Directions for this task:
In the entries that follow, the first line to write out is the one containing "(uuid 15d64e3d-1924-47a7-bdd3-65b10b043f03)", and the last is the one containing "(wire (pts (xy 102.87 74.93)". Reproduce that stretch exactly, with nothing before or after it.

Excerpted records:
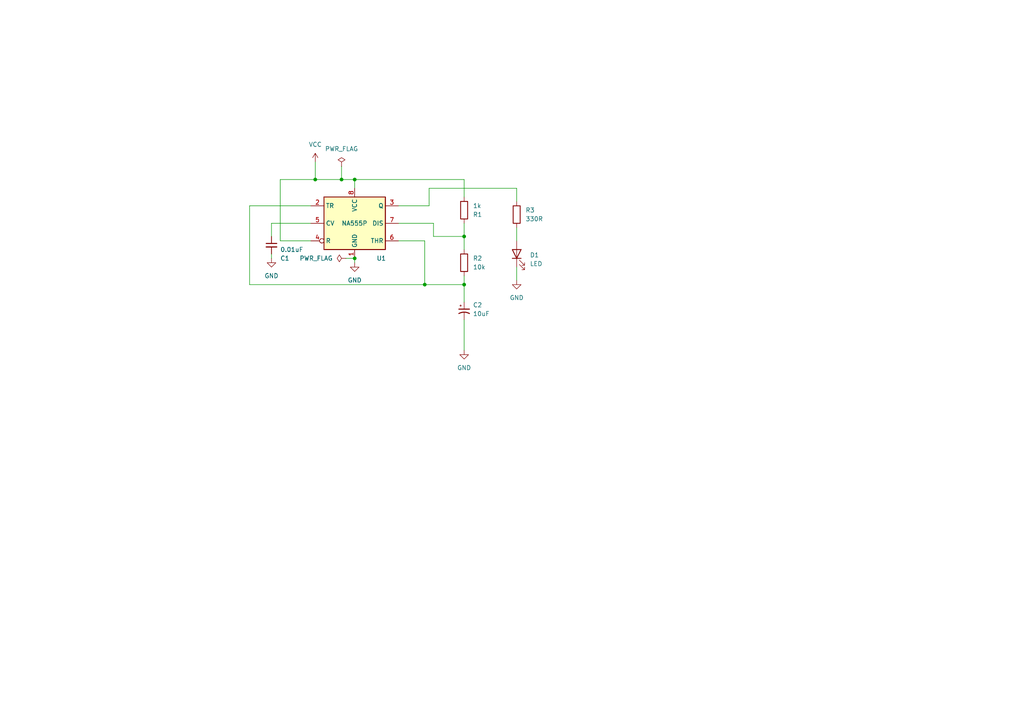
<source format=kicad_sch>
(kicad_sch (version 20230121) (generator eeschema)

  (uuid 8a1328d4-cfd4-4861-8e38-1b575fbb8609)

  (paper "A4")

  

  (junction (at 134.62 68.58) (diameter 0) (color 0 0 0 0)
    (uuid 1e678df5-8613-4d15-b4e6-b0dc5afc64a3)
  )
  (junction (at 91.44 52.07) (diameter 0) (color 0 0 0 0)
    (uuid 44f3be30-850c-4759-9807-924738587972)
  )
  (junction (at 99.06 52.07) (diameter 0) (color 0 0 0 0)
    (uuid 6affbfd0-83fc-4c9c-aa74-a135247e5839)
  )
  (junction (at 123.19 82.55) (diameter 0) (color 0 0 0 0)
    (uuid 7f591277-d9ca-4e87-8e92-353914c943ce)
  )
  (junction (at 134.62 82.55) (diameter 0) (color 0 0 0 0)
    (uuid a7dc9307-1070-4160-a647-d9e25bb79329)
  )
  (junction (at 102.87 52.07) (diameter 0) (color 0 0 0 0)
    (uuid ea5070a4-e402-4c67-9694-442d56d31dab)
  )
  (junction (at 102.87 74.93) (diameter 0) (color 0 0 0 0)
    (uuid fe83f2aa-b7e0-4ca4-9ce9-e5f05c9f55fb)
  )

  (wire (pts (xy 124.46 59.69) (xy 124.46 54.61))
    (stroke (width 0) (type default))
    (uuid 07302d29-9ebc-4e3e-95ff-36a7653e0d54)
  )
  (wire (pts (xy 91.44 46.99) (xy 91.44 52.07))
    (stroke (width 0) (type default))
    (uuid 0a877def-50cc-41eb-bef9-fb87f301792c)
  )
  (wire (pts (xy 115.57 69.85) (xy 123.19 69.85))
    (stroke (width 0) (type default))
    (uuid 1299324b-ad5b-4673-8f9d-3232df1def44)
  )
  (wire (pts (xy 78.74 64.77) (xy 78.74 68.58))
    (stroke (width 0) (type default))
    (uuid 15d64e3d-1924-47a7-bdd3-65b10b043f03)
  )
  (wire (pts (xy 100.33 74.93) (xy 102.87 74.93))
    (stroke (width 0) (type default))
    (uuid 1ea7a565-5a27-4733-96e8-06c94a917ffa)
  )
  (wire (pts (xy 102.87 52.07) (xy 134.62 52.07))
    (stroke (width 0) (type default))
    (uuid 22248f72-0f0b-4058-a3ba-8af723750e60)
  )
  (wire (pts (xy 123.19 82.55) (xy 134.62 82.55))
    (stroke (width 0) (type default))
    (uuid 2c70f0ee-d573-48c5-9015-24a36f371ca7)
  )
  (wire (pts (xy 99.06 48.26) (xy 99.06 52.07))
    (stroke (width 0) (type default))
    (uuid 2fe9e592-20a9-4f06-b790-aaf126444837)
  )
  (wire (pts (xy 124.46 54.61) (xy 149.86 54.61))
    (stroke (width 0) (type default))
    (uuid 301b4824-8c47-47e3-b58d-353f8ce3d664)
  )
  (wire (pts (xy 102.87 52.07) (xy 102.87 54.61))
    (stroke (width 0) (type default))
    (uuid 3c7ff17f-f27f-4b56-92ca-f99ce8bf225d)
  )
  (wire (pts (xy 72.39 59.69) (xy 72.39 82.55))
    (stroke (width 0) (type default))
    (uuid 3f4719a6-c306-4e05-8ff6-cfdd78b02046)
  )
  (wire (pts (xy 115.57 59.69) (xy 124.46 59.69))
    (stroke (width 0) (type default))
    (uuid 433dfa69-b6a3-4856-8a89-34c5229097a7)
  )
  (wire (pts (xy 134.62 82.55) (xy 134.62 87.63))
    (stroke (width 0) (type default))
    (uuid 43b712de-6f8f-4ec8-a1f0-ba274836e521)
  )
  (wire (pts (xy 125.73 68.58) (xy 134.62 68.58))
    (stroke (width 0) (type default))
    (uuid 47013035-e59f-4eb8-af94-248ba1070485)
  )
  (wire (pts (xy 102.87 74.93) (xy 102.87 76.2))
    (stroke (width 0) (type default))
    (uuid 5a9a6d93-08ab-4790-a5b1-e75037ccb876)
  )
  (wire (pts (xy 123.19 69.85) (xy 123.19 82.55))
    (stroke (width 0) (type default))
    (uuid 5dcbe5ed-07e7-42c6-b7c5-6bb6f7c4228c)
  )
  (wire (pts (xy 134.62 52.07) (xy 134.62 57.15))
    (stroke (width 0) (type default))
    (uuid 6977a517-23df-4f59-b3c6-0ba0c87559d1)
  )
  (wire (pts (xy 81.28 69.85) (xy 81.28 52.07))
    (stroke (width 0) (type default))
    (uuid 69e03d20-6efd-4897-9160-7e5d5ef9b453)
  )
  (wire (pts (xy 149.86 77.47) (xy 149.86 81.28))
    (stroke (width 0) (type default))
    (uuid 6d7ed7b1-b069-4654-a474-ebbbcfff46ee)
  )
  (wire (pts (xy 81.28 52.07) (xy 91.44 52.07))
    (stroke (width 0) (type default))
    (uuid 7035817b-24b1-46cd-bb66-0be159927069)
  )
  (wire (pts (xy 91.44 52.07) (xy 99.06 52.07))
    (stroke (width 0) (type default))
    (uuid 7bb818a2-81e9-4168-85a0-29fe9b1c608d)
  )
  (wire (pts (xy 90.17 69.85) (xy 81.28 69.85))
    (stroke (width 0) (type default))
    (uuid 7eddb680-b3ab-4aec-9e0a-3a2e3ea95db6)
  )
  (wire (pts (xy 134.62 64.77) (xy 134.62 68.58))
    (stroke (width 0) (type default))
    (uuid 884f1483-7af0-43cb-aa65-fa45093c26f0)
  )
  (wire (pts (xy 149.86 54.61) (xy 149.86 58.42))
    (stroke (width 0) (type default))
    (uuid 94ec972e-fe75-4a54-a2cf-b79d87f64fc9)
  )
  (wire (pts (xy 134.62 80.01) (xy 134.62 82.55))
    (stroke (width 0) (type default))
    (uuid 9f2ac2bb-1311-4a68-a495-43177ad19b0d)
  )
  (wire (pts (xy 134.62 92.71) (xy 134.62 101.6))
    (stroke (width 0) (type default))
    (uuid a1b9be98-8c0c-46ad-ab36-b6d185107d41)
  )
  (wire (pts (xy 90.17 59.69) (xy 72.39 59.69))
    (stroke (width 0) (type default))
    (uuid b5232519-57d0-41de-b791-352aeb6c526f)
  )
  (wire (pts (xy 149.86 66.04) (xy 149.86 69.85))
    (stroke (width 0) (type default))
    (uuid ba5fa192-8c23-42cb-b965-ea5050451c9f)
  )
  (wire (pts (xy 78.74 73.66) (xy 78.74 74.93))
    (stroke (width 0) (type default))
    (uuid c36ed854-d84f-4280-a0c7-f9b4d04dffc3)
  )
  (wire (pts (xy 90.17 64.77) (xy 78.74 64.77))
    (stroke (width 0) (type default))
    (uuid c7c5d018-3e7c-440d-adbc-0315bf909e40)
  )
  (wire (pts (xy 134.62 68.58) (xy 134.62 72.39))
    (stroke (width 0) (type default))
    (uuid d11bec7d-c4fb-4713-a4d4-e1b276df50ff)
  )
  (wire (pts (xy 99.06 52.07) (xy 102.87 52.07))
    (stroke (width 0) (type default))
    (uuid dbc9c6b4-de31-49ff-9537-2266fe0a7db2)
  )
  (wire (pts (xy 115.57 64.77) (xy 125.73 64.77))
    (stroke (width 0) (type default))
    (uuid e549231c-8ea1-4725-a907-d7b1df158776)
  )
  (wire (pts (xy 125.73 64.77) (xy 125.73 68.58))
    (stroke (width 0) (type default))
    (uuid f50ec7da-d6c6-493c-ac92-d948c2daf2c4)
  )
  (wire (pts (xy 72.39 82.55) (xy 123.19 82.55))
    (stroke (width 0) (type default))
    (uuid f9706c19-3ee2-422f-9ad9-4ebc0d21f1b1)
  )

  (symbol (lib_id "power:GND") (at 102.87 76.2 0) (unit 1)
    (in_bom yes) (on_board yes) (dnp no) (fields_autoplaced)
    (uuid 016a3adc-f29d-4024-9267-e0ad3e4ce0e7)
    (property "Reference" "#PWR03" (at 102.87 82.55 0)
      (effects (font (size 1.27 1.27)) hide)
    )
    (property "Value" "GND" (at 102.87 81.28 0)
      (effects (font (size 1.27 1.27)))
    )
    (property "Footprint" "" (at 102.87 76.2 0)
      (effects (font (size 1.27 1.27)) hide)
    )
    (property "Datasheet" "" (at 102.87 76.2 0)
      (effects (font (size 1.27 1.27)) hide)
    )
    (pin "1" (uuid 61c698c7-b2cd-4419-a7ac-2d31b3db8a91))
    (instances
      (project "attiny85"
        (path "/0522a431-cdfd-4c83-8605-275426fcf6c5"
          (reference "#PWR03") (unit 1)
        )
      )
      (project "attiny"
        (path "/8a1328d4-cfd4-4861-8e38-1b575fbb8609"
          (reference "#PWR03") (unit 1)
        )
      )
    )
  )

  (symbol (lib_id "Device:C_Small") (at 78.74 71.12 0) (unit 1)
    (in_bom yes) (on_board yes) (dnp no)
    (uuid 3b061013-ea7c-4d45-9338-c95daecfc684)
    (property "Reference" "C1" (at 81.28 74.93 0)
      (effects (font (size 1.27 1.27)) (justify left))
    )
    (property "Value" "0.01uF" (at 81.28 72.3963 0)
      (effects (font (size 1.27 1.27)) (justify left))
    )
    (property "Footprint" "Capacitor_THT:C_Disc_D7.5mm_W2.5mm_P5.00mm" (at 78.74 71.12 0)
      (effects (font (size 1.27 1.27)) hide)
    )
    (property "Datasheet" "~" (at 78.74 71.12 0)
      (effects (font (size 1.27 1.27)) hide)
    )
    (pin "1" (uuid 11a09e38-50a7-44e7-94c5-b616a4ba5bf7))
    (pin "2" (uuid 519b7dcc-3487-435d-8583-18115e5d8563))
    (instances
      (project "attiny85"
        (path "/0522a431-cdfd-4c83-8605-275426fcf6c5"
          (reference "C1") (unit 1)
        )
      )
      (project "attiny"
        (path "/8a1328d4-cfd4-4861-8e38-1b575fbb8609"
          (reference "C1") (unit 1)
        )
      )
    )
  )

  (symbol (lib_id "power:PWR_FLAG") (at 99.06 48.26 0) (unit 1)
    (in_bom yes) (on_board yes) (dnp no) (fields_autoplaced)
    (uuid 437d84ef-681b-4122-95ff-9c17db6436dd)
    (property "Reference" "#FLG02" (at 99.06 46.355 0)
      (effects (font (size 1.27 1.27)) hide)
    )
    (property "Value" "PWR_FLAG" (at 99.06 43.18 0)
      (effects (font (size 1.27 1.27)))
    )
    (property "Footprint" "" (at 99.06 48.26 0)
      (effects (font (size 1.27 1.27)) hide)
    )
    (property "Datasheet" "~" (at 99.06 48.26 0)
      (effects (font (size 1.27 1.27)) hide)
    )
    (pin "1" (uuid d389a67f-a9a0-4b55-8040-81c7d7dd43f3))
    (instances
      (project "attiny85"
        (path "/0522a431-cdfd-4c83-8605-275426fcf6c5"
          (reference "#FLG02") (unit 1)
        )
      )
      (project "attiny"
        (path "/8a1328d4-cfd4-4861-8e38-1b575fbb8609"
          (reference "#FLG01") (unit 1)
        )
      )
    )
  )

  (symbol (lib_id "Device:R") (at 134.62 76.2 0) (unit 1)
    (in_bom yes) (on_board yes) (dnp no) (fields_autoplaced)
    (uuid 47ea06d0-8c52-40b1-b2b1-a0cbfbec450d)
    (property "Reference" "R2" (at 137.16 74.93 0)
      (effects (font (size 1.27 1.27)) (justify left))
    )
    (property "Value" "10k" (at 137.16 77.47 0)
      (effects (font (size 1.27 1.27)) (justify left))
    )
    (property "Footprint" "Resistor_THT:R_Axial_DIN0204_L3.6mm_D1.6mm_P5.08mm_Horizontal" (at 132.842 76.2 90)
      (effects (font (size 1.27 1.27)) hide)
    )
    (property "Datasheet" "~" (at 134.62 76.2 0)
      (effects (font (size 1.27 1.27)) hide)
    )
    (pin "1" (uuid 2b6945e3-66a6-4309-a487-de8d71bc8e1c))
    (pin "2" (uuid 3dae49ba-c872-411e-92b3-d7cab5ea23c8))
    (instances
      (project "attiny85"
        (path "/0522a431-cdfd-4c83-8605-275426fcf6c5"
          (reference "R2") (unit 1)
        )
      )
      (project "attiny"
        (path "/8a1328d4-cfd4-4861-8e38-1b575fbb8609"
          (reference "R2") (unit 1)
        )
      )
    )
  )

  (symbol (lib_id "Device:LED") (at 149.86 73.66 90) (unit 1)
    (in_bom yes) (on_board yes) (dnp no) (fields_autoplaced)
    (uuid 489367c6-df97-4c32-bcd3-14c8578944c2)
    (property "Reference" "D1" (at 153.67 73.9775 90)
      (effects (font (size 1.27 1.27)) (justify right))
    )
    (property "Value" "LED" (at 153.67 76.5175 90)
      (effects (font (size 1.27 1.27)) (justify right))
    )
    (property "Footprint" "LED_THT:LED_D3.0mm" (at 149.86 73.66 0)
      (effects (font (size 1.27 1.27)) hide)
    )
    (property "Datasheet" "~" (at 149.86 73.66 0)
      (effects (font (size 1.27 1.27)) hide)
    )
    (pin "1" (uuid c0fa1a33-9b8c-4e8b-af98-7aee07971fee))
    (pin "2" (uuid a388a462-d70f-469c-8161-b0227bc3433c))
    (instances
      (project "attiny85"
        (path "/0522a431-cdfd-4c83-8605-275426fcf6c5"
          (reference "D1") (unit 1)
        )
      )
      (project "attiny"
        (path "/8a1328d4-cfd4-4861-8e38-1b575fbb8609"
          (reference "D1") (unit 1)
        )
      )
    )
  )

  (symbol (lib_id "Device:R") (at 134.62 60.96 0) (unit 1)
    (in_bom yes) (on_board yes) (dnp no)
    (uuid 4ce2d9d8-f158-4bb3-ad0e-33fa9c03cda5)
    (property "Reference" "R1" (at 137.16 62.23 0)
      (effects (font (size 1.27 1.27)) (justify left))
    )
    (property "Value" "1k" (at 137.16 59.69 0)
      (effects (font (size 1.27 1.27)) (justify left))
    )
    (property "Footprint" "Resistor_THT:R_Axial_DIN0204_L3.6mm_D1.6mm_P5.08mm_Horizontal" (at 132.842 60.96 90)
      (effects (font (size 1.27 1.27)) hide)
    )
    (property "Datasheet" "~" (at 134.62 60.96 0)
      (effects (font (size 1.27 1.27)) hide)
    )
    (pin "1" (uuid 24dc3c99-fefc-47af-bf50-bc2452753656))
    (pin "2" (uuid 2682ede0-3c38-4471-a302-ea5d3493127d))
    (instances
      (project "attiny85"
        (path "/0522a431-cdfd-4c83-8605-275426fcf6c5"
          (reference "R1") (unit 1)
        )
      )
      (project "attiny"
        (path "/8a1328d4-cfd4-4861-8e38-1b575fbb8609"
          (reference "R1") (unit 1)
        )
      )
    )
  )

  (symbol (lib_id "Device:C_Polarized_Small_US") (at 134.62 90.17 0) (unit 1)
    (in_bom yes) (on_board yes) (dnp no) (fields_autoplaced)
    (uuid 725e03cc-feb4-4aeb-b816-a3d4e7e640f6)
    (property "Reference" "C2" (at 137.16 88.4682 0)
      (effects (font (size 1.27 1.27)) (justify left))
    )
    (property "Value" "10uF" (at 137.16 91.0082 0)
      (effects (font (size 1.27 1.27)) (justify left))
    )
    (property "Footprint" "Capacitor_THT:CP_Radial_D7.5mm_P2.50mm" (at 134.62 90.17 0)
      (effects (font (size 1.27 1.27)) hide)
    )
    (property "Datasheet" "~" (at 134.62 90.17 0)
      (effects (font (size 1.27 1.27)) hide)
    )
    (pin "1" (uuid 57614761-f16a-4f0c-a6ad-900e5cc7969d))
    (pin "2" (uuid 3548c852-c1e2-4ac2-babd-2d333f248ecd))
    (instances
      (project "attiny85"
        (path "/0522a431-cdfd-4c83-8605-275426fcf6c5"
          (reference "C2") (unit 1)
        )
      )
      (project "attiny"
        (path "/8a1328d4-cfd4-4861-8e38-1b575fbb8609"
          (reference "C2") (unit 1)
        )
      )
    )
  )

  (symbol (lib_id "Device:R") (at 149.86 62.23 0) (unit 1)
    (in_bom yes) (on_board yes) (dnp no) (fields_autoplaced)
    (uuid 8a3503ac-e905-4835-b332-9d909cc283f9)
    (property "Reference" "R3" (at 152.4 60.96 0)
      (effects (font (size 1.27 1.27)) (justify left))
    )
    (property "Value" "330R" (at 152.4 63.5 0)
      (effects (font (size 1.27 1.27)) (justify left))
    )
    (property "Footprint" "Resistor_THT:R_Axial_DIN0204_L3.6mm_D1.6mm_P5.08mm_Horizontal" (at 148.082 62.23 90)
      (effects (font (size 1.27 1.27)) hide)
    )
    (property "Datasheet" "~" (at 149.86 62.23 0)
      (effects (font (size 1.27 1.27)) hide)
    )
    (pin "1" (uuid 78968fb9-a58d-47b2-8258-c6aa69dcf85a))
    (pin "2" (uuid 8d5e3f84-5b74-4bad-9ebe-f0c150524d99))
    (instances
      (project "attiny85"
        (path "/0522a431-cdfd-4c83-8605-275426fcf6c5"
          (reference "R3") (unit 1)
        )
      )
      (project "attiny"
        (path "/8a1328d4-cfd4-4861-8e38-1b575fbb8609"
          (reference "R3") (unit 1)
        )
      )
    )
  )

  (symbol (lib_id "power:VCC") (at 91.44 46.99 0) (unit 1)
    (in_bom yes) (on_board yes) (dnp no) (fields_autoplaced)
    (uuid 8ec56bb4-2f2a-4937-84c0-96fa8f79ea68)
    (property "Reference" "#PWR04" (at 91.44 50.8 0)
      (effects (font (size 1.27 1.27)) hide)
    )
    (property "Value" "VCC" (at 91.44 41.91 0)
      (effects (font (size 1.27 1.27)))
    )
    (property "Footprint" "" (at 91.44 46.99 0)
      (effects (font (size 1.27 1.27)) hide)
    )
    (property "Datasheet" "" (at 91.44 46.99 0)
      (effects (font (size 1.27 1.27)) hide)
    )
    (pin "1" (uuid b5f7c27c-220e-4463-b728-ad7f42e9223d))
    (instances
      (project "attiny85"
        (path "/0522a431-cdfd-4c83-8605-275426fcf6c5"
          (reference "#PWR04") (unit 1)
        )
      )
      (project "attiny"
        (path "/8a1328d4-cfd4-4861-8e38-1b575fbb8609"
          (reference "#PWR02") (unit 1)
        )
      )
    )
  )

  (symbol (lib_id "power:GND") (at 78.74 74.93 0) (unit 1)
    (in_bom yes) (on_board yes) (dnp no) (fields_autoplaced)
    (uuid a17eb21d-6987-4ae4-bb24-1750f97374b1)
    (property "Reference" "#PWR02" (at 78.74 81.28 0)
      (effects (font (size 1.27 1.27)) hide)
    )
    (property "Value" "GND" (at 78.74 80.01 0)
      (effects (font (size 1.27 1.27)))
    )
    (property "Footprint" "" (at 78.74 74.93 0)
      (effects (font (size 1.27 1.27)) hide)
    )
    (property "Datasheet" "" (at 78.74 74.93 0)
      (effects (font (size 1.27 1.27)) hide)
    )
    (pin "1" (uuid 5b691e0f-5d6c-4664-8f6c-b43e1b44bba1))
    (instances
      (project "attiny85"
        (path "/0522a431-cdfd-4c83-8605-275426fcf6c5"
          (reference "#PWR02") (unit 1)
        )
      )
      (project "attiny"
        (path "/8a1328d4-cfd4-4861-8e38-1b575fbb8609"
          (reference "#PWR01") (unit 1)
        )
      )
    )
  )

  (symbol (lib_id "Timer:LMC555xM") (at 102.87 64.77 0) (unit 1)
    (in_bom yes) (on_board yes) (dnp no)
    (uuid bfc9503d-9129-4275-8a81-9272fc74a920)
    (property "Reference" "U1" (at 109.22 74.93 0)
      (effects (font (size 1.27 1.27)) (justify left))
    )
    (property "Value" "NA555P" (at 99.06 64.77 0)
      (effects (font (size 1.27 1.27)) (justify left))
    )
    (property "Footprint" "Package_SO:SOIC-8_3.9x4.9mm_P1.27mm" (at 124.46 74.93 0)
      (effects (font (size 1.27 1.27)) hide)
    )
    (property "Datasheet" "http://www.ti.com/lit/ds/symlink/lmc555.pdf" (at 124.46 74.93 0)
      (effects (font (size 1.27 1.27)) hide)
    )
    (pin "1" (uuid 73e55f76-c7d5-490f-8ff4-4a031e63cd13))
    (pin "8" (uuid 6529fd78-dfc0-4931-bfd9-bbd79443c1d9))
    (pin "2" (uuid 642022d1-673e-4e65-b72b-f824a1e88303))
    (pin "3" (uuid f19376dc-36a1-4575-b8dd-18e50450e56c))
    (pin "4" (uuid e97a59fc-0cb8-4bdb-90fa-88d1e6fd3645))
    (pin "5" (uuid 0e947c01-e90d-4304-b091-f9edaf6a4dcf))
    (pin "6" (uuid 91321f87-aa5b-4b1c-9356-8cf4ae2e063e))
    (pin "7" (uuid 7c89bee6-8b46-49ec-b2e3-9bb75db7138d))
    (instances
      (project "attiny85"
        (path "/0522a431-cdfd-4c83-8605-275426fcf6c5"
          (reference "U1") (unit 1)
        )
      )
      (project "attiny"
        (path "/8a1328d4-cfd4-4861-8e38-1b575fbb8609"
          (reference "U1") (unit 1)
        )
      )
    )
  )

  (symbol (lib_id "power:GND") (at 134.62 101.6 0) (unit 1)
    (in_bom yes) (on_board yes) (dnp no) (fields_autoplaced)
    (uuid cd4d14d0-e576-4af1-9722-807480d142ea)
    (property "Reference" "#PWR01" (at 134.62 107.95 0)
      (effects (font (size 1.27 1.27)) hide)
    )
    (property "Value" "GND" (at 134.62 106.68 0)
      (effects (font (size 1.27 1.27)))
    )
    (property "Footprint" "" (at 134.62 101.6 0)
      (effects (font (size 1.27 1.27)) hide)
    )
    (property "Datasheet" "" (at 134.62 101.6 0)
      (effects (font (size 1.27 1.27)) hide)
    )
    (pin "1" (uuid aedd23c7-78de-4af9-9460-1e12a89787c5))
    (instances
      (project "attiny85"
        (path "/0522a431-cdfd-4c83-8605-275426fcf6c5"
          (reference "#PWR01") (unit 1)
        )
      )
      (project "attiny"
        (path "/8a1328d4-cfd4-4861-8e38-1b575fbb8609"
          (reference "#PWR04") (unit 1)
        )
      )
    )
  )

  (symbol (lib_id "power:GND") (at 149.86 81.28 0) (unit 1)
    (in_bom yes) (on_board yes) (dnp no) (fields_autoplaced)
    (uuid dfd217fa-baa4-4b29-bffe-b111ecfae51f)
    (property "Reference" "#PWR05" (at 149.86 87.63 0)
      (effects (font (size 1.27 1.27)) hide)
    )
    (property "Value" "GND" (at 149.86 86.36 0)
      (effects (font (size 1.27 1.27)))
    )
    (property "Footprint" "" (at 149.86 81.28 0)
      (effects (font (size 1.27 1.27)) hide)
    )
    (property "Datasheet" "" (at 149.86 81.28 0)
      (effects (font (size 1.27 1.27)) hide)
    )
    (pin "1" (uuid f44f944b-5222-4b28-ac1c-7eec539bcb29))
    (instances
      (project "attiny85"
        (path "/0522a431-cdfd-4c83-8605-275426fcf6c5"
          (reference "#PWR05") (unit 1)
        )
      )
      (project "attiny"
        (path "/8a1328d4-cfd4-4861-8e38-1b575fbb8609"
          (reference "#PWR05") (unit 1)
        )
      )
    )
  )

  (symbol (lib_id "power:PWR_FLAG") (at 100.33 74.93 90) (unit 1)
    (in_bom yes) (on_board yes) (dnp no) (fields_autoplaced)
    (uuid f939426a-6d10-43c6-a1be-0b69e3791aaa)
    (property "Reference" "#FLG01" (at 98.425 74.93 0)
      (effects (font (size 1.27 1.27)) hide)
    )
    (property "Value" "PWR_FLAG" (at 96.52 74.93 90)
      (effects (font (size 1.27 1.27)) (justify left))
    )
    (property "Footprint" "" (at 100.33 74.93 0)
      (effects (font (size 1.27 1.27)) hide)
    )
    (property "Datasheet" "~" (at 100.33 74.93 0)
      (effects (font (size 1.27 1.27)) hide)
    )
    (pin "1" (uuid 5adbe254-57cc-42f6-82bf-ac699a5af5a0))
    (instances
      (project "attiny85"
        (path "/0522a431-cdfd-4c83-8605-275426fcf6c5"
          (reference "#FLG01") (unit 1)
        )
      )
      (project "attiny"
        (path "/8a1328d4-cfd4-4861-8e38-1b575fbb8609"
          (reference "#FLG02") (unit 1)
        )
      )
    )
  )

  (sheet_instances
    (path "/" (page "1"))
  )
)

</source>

Result below:
    (uuid 15d64e3d-1924-47a7-bdd3-65b10b043f03)
  )
  (wire (pts (xy 100.33 74.93) (xy 102.87 74.93))
    (stroke (width 0) (type default))
    (uuid 1ea7a565-5a27-4733-96e8-06c94a917ffa)
  )
  (wire (pts (xy 102.87 52.07) (xy 134.62 52.07))
    (stroke (width 0) (type default))
    (uuid 22248f72-0f0b-4058-a3ba-8af723750e60)
  )
  (wire (pts (xy 123.19 82.55) (xy 134.62 82.55))
    (stroke (width 0) (type default))
    (uuid 2c70f0ee-d573-48c5-9015-24a36f371ca7)
  )
  (wire (pts (xy 99.06 48.26) (xy 99.06 52.07))
    (stroke (width 0) (type default))
    (uuid 2fe9e592-20a9-4f06-b790-aaf126444837)
  )
  (wire (pts (xy 124.46 54.61) (xy 149.86 54.61))
    (stroke (width 0) (type default))
    (uuid 301b4824-8c47-47e3-b58d-353f8ce3d664)
  )
  (wire (pts (xy 102.87 52.07) (xy 102.87 54.61))
    (stroke (width 0) (type default))
    (uuid 3c7ff17f-f27f-4b56-92ca-f99ce8bf225d)
  )
  (wire (pts (xy 72.39 59.69) (xy 72.39 82.55))
    (stroke (width 0) (type default))
    (uuid 3f4719a6-c306-4e05-8ff6-cfdd78b02046)
  )
  (wire (pts (xy 115.57 59.69) (xy 124.46 59.69))
    (stroke (width 0) (type default))
    (uuid 433dfa69-b6a3-4856-8a89-34c5229097a7)
  )
  (wire (pts (xy 134.62 82.55) (xy 134.62 87.63))
    (stroke (width 0) (type default))
    (uuid 43b712de-6f8f-4ec8-a1f0-ba274836e521)
  )
  (wire (pts (xy 125.73 68.58) (xy 134.62 68.58))
    (stroke (width 0) (type default))
    (uuid 47013035-e59f-4eb8-af94-248ba1070485)
  )
  (wire (pts (xy 102.87 74.93) (xy 102.87 76.2))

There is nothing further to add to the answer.